Here are some obstacles that children and youth might have to overcome to get an education:

10 Common Barriers to Education:

1. Lack of money- Many parents lack the necessary fees for tuition, school books and supplies, uniforms, or food, and therefore cannot afford to send their children to school regularly.

2. Distance- In rural communities, schools are often few and far between, requiring children and youth to take long and often unsafe walks to school every day.

3. Responsibilities at home- In rural communities, children and youth often have many duties at home, which might take away from their time in the classroom. Some of these chores may include caring for younger siblings, housekeeping, and fetching water for the household.

4. Value of girls’ education- In some societies, little value is placed on a girls’ education. In these communities, girls struggle against social and familial pressures in order to attend school.

5. Child marriage- In some parts of the world, children, especially girls, marry at very young ages, often to save the family money. A young wife must often take care of her husband and household, which interferes with her ability to go to school.

6. Pregnancy- A lack of comprehensive health education, a lack of access to contraception, a societal taboo against discussing reproductive health, and the prevalence of child marriage can all contribute to early pregnancy among girls and adolescents. If a girl is pregnant or has a young child, she will not be able to regularly attend school or focus on her studies.

7. School facilities- Often schools are not properly maintained or lack adequate facilities, and therefore do not offer safe and healthy learning environments for students. Classrooms can also be hot, crowded, and lacking in materials such as desks, chalkboards, and books, which impair student learning.
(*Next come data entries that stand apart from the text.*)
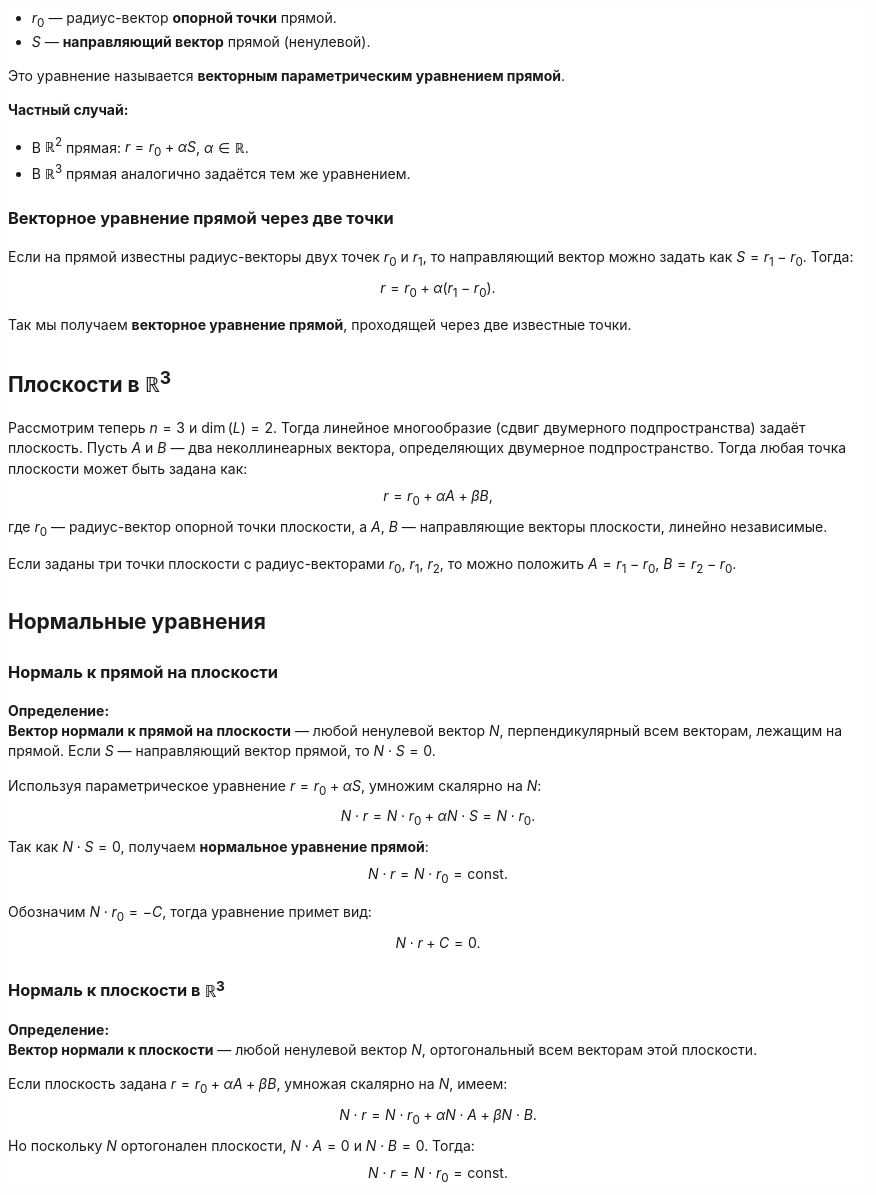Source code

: - $r_0$ — радиус-вектор **опорной точки** прямой.
- $S$ — **направляющий вектор** прямой (ненулевой).

Это уравнение называется **векторным параметрическим уравнением прямой**.

**Частный случай:**  
- В $\mathbb{R}^2$ прямая: $r = r_0 + \alpha S$, $\alpha \in \mathbb{R}$.
- В $\mathbb{R}^3$ прямая аналогично задаётся тем же уравнением.

### Векторное уравнение прямой через две точки
Если на прямой известны радиус-векторы двух точек $r_0$ и $r_1$, то направляющий вектор можно задать как $S = r_1 - r_0$. Тогда:
$$ r = r_0 + \alpha (r_1 - r_0). $$

Так мы получаем **векторное уравнение прямой**, проходящей через две известные точки.

## Плоскости в $\mathbb{R}^3$

Рассмотрим теперь $n=3$ и $\dim(L)=2$. Тогда линейное многообразие (сдвиг двумерного подпространства) задаёт плоскость. Пусть $A$ и $B$ — два неколлинеарных вектора, определяющих двумерное подпространство. Тогда любая точка плоскости может быть задана как:
$$ r = r_0 + \alpha A + \beta B, $$
где $r_0$ — радиус-вектор опорной точки плоскости, а $A$, $B$ — направляющие векторы плоскости, линейно независимые.

Если заданы три точки плоскости с радиус-векторами $r_0$, $r_1$, $r_2$, то можно положить $A = r_1 - r_0$, $B = r_2 - r_0$.

## Нормальные уравнения

### Нормаль к прямой на плоскости
**Определение:**  
**Вектор нормали к прямой на плоскости** — любой ненулевой вектор $N$, перпендикулярный всем векторам, лежащим на прямой. Если $S$ — направляющий вектор прямой, то $N \cdot S = 0$.

Используя параметрическое уравнение $r = r_0 + \alpha S$, умножим скалярно на $N$:
$$ N \cdot r = N \cdot r_0 + \alpha N \cdot S = N \cdot r_0. $$
Так как $N \cdot S = 0$, получаем **нормальное уравнение прямой**:
$$ N \cdot r = N \cdot r_0 = \text{const}. $$

Обозначим $N \cdot r_0 = -C$, тогда уравнение примет вид:
$$ N \cdot r + C = 0. $$

### Нормаль к плоскости в $\mathbb{R}^3$
**Определение:**  
**Вектор нормали к плоскости** — любой ненулевой вектор $N$, ортогональный всем векторам этой плоскости.

Если плоскость задана $r = r_0 + \alpha A + \beta B$, умножая скалярно на $N$, имеем:
$$ N \cdot r = N \cdot r_0 + \alpha N \cdot A + \beta N \cdot B. $$
Но поскольку $N$ ортогонален плоскости, $N \cdot A = 0$ и $N \cdot B = 0$. Тогда:
$$ N \cdot r = N \cdot r_0 = \text{const}. $$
8. Sanitation facilities- In addition to classrooms, students should also have access to safe and healthy bathrooms, including separate spaces for boys and girls. Children and youth also need access to clean drinking water throughout the school day, which often schools cannot provide.

9. Teacher’s Investment- In some instances, teachers are underpaid, inadequately trained, or not fully invested in providing quality education for their students. So even when students attend school, they sometimes do not receive personal attention or effective instruction.
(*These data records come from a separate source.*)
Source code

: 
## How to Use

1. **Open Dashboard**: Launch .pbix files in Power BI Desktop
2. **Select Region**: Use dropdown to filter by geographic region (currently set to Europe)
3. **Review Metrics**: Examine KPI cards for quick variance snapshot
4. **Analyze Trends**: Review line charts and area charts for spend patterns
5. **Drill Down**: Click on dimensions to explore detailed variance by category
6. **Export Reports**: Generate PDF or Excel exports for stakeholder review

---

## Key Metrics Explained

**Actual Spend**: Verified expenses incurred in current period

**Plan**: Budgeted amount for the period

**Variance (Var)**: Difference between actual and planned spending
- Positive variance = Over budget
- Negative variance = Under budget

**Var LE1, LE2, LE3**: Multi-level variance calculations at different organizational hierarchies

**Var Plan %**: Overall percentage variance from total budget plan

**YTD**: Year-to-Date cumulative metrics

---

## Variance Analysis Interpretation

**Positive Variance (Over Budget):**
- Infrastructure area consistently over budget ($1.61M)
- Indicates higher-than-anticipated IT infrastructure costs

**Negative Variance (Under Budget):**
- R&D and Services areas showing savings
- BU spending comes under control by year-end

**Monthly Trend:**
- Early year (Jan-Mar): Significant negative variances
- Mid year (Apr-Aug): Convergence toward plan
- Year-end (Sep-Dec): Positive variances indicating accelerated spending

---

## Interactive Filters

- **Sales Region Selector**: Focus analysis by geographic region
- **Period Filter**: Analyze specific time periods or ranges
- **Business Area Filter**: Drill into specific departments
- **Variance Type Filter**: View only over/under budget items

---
10. Child Labor- Millions of children around the world are engaged in the labor force in order to help contribute to their family’s income. These jobs can include unpaid and paid work (though often for very low wages) in agriculture, domestic service, textiles, and other industries. Sometimes this work can be dangerous, and can require long hours. Children are sometimes also trafficked illegally within their own country or internationally. If children are working, they often do not have the energy to keep up with their studies. While working, children and youth often miss days of school, or withdraw from school all together. (For more information on the impact of child labor, make sure to check out the upcoming issue of YUGA’s E-News in June.)

Have you ever faced any of these obstacles, or do you know anyone who has? Which obstacles do you think would be most difficult to overcome? Do you think obtaining universal access to quality education for all children and youth is important? Why or why not? Can you think of any other barriers to education youth around the world face? Please be sure to e-mail your ideas to Plan at

As for me, next time I am nervous for an exam or tired after a long night of doing homework, I’m going to try to think about what it would be like if I had to study while facing any the barriers mentioned above. While I will no doubt enjoy my break from classes this summer, I will try to keep in mind how lucky I am to get to attend school on a regular basis. And I’m sure that when August comes around, I will be very excited to start classes once again.

Good luck finishing up the school year and happy (almost) summer!